* [TEXT BLOCK]:
Semi-implicit ocean model
Oceanographic
observations are assimilated into Semi-Implicit Ocean Model (SIOM) data
assimilation system. SIOM is a modification of the C-grid, z-coordinate
OGCM (Ocean Global Circulation Model) developed in Laboratoire d'Oceanographie Dynamique et de Climatologie [Madec et al., 1999]. This model was designed
specifically for the implementation of 4D-var methods into regional
models controlled by fluxes at the open model boundaries and sea surface.
The model is semi-implicit both for barotropic and baroclinic modes
permitting simulations with relatively large time steps of approximately 0.1 day [Nechaev et al., 2005, Panteleev
et al., 2006a,b]. The tangent linear model was obtained by direct
differentiation of the forward model code. The adjoint code of the model
was built analytically by transposition of the operator of the tangent
linear model, linearized in the vicinity of the given solution of the
forward model [Wunsch, 1996].
The details of the SIOM numerical scheme can be found in Nechaev et al. [2005].
Model configurations and assimilating system
coupling
The
PIOMAS is configured to cover the region north of 43°N with mean
horizontal resolution of approximately 22 km (Figure 2). The model is one-way nested
to a Global Ice-Ocean Modeling and Assimilation System which consists of
similar sea ice and ocean models [Zhang,
2005]. The SIOM was configured for the domain shown in Figure 3. The SIOM’s grid has a horizontal resolution of 75 km. The original version of SIOM does not have sea-ice model, but is
able to assimilate the momentum, heat and salt fluxes between ice and
ocean. We use this possibility in implementation of a two-step data
assimilation algorithm to avoid problems associated with the strong non-linearity
of sea-ice dynamics discussed above.
At the first
step of the algorithm, we run PIOMAS for the entire Arctic Ocean domain
and PIOMAS assimilates sea ice concentration data and simulates sea ice
and water dynamics. At the 2nd step, the SIOM assimilates
external forcing provided by PIOMAS output over the SIOM domain (surface heat, salt and
momentum fluxes) and all available hydrographic data (water temperature,
salinity, velocity) employing a conventional 4D-var data assimilation
procedure that ensures dynamical consistency of the ocean model solution
([Nechaev et al., 2005, Panteleev et al., 2006a,b). To
reduce the number of “unknowns” in the 4-Dvar data
assimilation procedure, the time variability of the SIOM forcing fields
and the functions specifying the open boundary conditions is approximated
by piece-wise linear continuous functions of time on 3-day intervals. The
final product of the data assimilation system includes reconstructed
patterns of circulation and water T&S fields stored at the end of
every 10th day of the SIOM integration.

Collected data entries:
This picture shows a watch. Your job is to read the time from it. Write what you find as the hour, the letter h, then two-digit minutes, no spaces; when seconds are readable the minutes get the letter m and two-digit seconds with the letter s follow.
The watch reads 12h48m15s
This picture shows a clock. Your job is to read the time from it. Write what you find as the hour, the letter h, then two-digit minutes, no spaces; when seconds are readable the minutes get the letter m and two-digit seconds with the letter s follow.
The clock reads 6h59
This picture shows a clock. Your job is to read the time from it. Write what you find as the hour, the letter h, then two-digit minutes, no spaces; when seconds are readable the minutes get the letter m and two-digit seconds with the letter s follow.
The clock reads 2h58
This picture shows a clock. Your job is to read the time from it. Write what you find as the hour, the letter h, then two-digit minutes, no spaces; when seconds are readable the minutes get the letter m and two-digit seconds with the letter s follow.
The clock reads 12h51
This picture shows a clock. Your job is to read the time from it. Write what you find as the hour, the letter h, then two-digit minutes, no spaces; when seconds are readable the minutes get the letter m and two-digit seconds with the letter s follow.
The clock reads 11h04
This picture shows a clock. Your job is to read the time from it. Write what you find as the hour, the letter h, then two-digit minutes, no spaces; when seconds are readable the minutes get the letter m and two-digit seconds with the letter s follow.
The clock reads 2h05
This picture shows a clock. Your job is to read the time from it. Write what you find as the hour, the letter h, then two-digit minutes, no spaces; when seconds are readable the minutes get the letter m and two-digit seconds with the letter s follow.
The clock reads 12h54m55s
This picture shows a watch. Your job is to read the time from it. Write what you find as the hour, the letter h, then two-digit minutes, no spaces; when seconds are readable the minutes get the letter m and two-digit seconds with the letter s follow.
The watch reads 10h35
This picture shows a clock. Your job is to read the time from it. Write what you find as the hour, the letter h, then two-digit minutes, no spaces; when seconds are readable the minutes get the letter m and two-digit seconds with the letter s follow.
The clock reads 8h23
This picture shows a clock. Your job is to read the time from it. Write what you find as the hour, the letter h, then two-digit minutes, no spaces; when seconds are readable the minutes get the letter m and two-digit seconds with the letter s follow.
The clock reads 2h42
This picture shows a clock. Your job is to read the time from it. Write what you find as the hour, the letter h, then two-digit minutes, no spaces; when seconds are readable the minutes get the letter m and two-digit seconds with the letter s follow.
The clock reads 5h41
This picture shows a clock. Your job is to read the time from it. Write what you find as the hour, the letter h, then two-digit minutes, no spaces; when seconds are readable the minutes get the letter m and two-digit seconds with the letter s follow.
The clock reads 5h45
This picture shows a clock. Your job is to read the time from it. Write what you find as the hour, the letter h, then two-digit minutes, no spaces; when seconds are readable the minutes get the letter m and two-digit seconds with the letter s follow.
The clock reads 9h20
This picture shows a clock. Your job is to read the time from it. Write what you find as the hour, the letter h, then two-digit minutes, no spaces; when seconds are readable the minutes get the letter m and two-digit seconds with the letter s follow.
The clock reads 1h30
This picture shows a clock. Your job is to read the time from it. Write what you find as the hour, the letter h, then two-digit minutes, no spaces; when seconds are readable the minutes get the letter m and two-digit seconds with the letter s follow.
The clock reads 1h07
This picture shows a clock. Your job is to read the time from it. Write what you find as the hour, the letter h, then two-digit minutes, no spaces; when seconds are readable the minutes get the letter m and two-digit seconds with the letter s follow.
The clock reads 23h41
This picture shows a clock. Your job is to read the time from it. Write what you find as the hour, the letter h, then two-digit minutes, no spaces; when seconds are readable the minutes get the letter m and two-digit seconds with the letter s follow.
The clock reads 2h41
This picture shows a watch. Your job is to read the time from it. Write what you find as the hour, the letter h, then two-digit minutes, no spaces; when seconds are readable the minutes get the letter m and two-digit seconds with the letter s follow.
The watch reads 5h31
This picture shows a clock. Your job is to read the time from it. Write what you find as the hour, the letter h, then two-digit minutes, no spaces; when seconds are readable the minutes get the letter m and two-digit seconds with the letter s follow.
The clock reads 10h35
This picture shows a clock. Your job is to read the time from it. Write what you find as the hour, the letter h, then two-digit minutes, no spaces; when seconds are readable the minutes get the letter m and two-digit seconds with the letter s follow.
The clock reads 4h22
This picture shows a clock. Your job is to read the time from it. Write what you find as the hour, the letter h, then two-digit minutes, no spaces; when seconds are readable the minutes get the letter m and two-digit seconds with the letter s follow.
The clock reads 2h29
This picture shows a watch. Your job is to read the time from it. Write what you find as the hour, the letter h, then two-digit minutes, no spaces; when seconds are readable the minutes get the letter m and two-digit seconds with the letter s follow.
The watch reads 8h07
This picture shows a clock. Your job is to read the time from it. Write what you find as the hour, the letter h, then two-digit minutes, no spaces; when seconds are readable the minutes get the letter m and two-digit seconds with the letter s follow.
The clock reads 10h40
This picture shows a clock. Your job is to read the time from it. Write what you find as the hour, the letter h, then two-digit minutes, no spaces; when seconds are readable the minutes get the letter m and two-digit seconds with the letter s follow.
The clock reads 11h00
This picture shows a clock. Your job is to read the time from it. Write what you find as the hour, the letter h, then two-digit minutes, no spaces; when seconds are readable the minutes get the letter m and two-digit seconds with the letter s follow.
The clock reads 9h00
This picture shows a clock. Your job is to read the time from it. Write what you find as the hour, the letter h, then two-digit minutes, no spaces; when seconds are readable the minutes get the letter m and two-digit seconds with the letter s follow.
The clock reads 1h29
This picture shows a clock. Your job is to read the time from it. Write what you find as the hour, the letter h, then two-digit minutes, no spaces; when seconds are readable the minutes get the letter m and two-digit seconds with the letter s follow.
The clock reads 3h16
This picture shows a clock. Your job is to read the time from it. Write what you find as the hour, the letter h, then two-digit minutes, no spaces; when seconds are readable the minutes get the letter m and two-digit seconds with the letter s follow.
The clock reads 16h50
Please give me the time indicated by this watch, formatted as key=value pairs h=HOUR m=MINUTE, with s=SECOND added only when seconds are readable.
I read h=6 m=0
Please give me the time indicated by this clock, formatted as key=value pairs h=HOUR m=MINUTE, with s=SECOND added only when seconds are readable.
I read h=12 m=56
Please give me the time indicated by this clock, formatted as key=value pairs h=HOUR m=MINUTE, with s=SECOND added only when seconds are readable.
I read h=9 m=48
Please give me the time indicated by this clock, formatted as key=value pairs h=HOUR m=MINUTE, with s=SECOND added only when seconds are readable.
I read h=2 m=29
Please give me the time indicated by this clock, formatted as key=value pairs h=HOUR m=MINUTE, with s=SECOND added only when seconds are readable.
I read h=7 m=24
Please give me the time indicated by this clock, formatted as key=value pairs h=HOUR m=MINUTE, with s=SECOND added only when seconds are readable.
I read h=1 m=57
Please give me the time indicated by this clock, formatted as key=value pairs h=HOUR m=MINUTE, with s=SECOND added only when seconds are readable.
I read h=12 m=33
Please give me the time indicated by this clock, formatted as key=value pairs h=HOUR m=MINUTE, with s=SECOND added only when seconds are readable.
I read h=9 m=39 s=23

* [TASK STATEMENT]:
Copy the passage of the ocean model text starting at "The details of" and ending at "dynamics discussed above.", renaming "horizontal resolution" to "grid spacing" wherever it occurs. The records come from a source other than the text.

* [THE RESPONSE]:
The details of the SIOM numerical scheme can be found in Nechaev et al. [2005].
Model configurations and assimilating system
coupling
The
PIOMAS is configured to cover the region north of 43°N with mean
grid spacing of approximately 22 km (Figure 2). The model is one-way nested
to a Global Ice-Ocean Modeling and Assimilation System which consists of
similar sea ice and ocean models [Zhang,
2005]. The SIOM was configured for the domain shown in Figure 3. The SIOM’s grid has a grid spacing of 75 km. The original version of SIOM does not have sea-ice model, but is
able to assimilate the momentum, heat and salt fluxes between ice and
ocean. We use this possibility in implementation of a two-step data
assimilation algorithm to avoid problems associated with the strong non-linearity
of sea-ice dynamics discussed above.